Data records:
________________
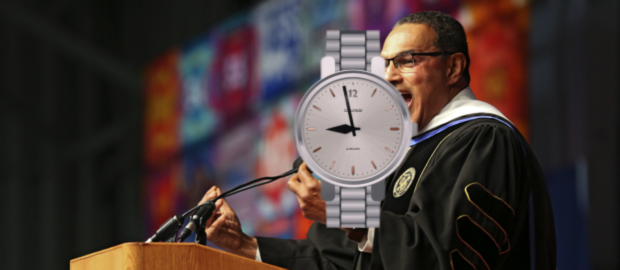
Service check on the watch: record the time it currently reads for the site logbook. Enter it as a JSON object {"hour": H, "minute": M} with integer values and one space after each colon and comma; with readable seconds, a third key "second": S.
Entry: {"hour": 8, "minute": 58}
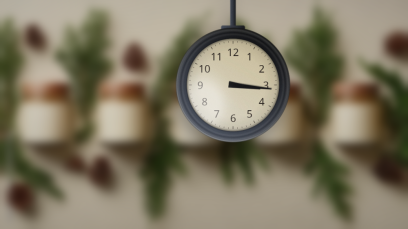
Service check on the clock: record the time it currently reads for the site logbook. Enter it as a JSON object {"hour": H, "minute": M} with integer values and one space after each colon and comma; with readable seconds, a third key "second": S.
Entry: {"hour": 3, "minute": 16}
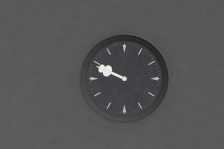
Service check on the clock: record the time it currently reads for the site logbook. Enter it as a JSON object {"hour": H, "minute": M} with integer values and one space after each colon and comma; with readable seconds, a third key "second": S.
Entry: {"hour": 9, "minute": 49}
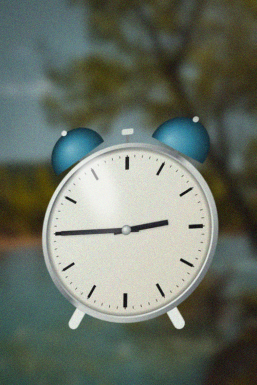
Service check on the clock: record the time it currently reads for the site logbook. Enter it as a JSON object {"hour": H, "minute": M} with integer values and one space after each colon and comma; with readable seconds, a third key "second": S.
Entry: {"hour": 2, "minute": 45}
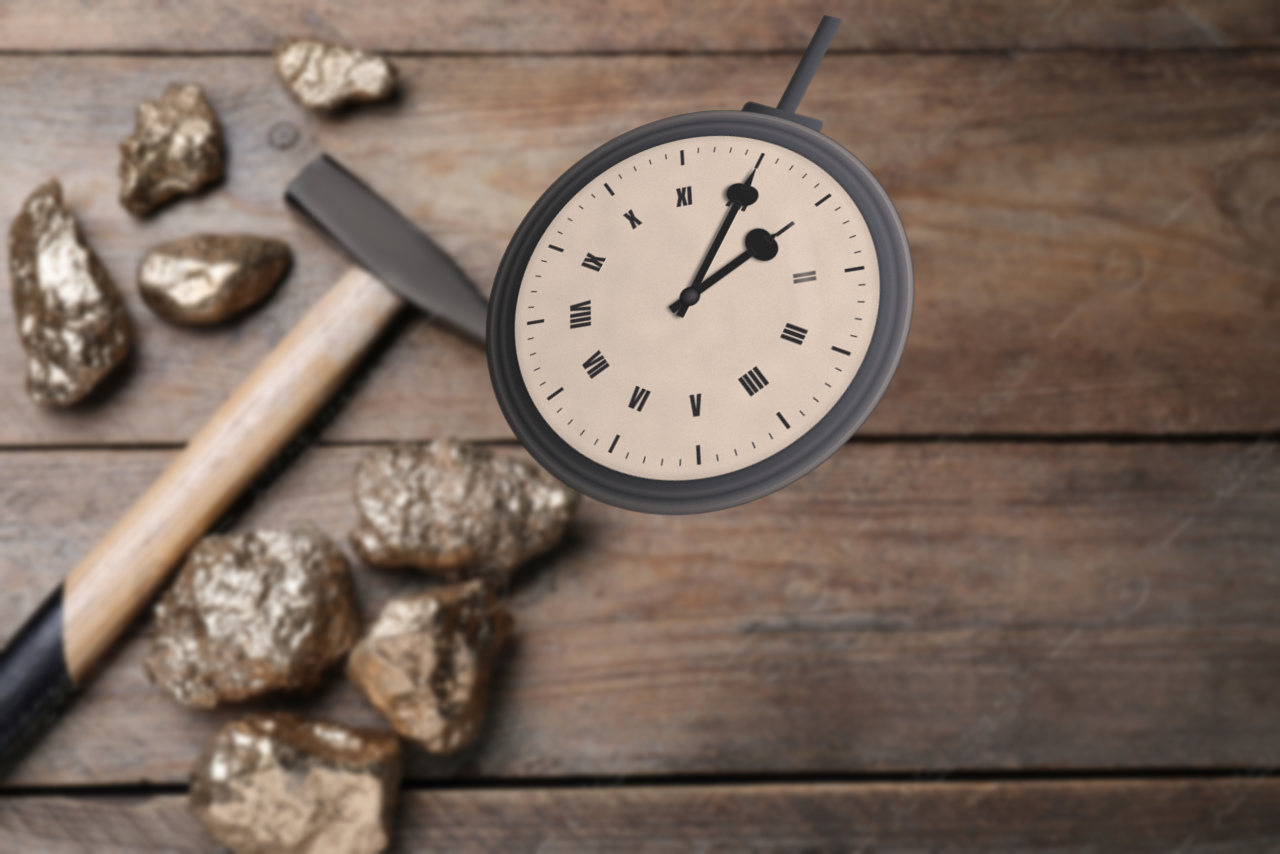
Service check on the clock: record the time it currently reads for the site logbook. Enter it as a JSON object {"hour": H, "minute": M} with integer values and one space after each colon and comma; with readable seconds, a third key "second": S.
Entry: {"hour": 1, "minute": 0}
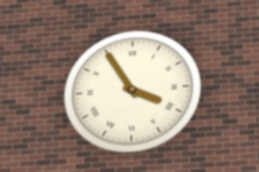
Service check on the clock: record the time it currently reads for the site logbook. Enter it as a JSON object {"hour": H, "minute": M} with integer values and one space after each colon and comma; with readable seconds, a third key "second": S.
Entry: {"hour": 3, "minute": 55}
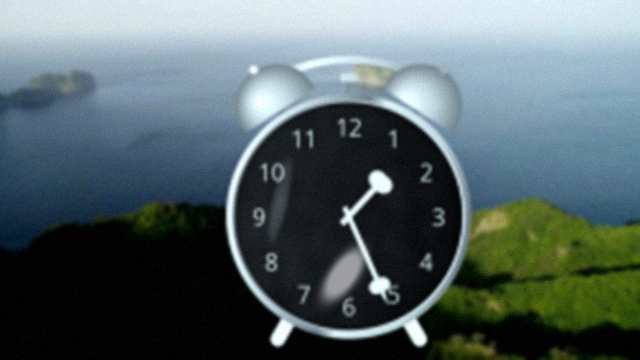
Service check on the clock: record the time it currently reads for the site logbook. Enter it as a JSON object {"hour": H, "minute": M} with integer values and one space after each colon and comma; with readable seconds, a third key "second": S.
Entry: {"hour": 1, "minute": 26}
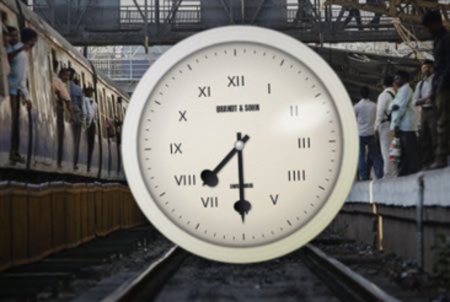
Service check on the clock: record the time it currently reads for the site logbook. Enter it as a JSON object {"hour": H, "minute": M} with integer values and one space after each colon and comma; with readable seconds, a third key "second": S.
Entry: {"hour": 7, "minute": 30}
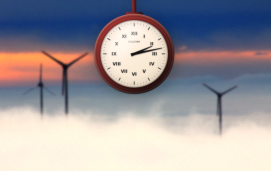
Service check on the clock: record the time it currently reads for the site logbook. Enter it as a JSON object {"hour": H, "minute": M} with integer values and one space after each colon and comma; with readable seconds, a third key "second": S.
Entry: {"hour": 2, "minute": 13}
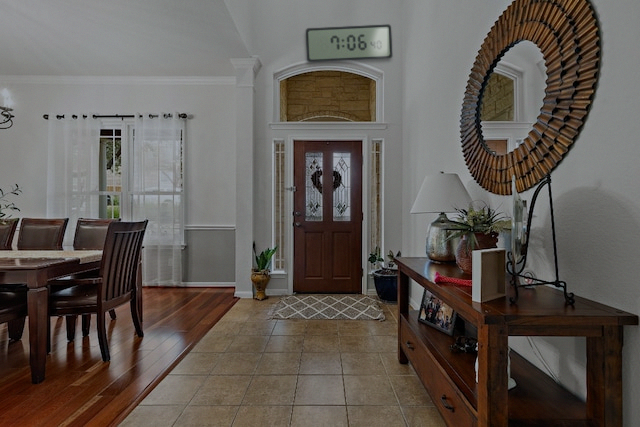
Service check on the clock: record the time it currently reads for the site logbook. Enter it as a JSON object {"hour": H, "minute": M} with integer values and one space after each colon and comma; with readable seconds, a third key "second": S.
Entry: {"hour": 7, "minute": 6}
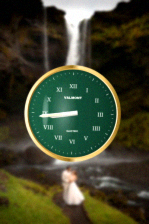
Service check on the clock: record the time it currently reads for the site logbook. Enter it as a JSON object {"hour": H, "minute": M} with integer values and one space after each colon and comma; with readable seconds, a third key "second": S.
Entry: {"hour": 8, "minute": 44}
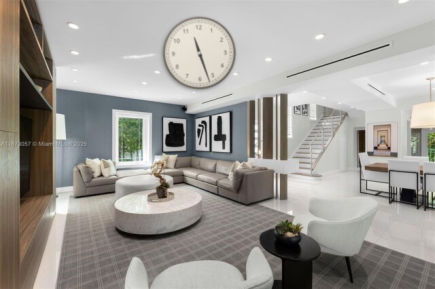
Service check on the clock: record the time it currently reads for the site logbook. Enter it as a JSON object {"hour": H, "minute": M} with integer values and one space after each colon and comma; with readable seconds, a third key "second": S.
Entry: {"hour": 11, "minute": 27}
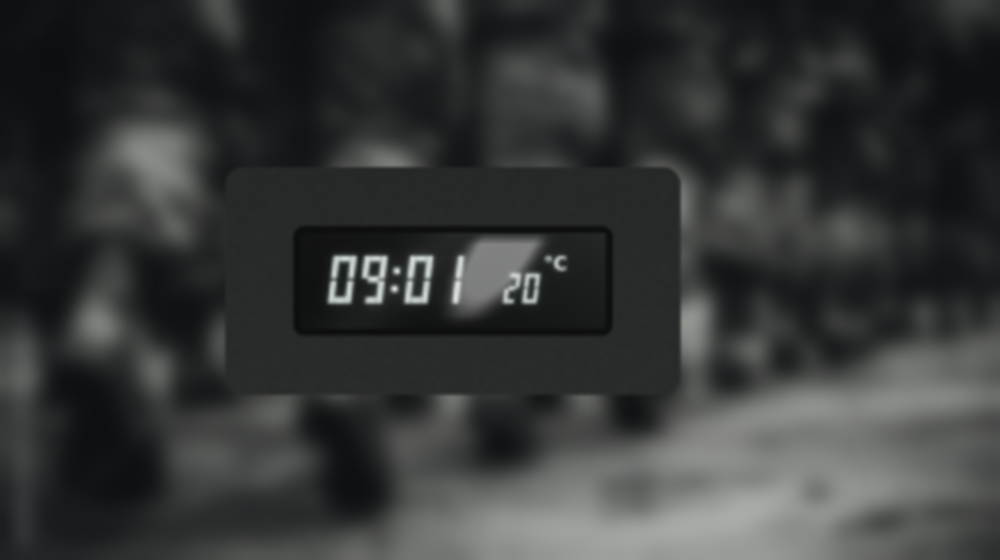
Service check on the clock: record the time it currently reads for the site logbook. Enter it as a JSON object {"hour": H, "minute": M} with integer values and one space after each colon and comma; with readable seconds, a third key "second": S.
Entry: {"hour": 9, "minute": 1}
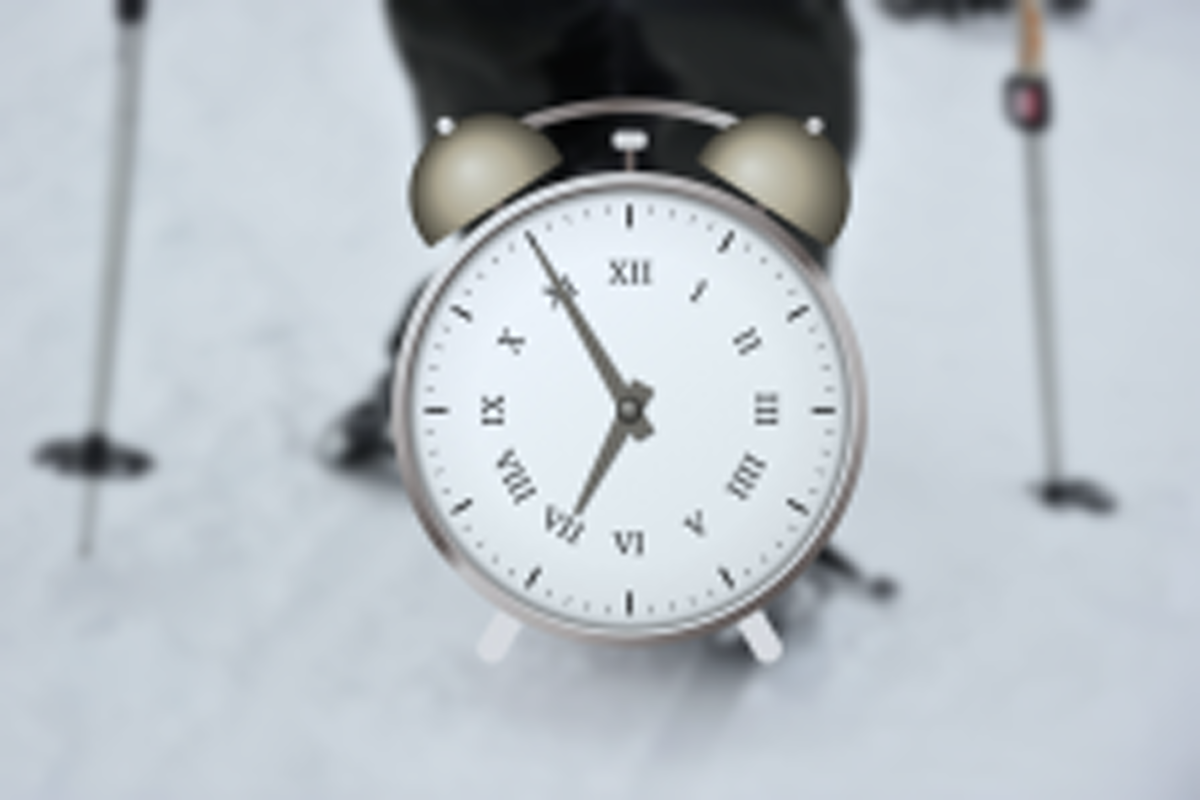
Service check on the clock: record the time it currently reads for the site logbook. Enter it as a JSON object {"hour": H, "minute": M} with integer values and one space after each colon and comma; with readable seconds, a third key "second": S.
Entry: {"hour": 6, "minute": 55}
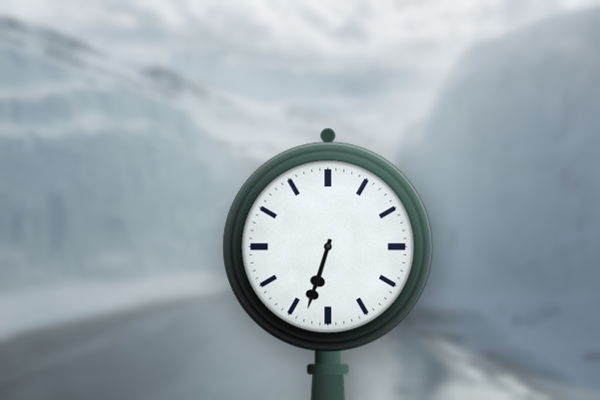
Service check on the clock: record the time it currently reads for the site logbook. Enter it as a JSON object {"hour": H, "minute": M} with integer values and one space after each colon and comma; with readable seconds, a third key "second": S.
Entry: {"hour": 6, "minute": 33}
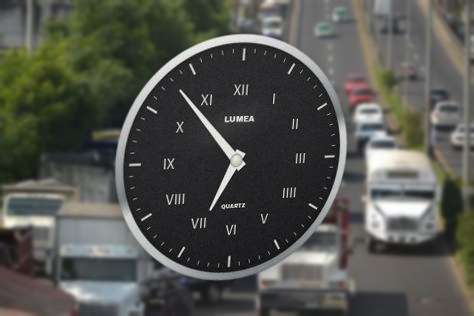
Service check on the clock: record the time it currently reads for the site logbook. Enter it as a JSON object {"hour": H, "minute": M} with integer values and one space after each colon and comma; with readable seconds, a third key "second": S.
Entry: {"hour": 6, "minute": 53}
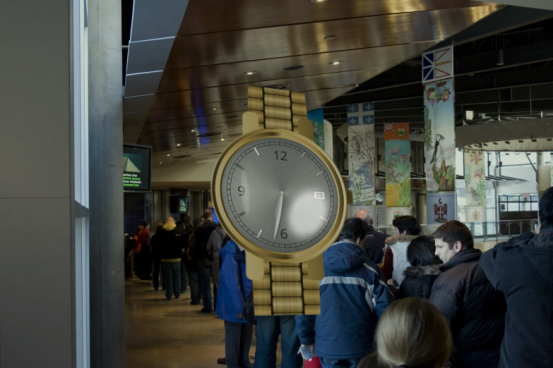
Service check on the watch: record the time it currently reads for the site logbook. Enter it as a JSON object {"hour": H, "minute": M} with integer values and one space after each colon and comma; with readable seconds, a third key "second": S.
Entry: {"hour": 6, "minute": 32}
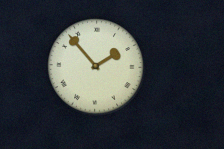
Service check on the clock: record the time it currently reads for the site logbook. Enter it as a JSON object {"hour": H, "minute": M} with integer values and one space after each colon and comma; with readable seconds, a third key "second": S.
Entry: {"hour": 1, "minute": 53}
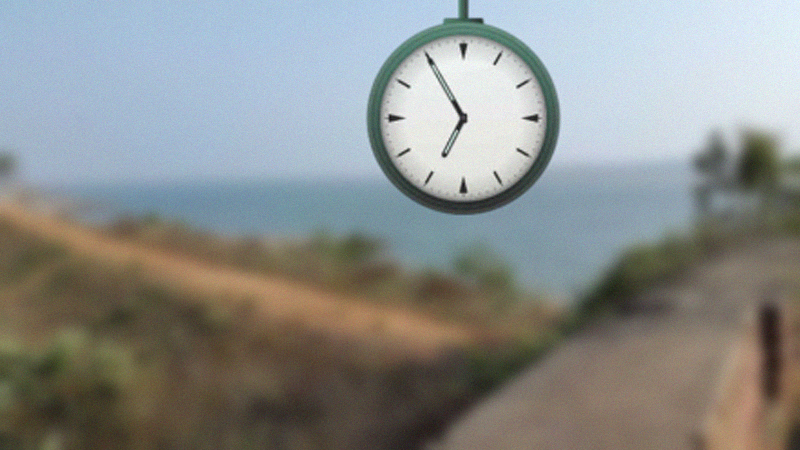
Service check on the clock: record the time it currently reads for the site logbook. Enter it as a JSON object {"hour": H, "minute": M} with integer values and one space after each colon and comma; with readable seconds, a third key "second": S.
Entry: {"hour": 6, "minute": 55}
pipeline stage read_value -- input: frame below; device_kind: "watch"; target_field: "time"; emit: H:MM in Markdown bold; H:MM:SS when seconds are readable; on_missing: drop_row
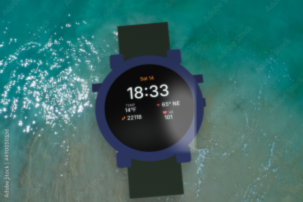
________________
**WHAT THE TASK ASKS**
Tally the lines in the data above that contain the string "pipeline", treating case as significant. Give only the number.

**TASK RESULT**
1